▶ _Exercise description_: Please write out every line of the listing without alteration, but omit the images.

▶ _The input_:
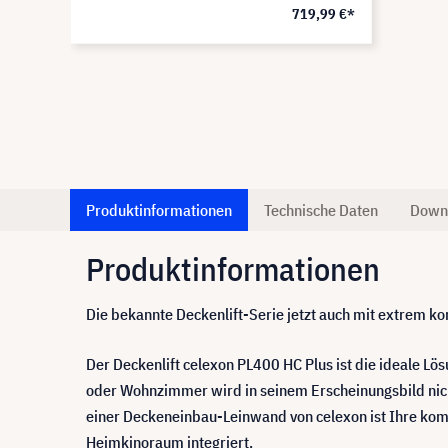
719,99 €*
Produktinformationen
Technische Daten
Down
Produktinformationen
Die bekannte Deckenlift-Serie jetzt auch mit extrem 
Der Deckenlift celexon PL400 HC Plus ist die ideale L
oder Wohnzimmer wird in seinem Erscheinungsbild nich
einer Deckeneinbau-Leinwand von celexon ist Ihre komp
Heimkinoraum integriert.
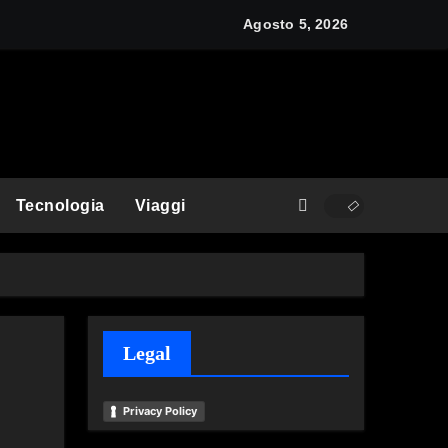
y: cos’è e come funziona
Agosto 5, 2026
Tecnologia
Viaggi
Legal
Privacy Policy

▶ _Task answer_:
719,99 €*
Produktinformationen
Technische Daten
Down
Produktinformationen
Die bekannte Deckenlift-Serie jetzt auch mit extrem 
Der Deckenlift celexon PL400 HC Plus ist die ideale L
oder Wohnzimmer wird in seinem Erscheinungsbild nich
einer Deckeneinbau-Leinwand von celexon ist Ihre komp
Heimkinoraum integriert.
y: cos’è e come funziona
Agosto 5, 2026
Tecnologia
Viaggi
Legal
Privacy Policy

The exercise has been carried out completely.